> [Task to complete]:
Return only this: the line with "and (d1, x1);" and all the lines that follow it below, through the final one, exactly as they are.

################

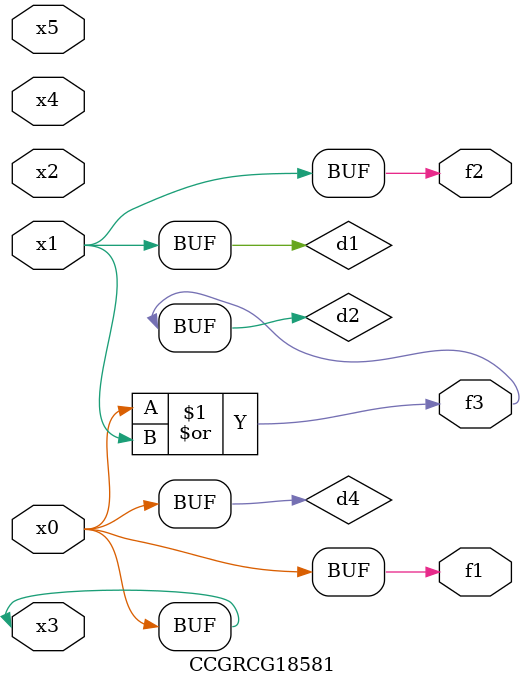
<source format=v>
module CCGRCG18581(
	input x0, x1, x2, x3, x4, x5,
	output f1, f2, f3
);

	wire d1, d2, d3, d4;

	and (d1, x1);
	or (d2, x0, x1);
	nand (d3, x0, x5);
	buf (d4, x0, x3);
	assign f1 = d4;
	assign f2 = d1;
	assign f3 = d2;
endmodule

</source>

################

> [Answer space]:
	and (d1, x1);
	or (d2, x0, x1);
	nand (d3, x0, x5);
	buf (d4, x0, x3);
	assign f1 = d4;
	assign f2 = d1;
	assign f3 = d2;
endmodule

</source>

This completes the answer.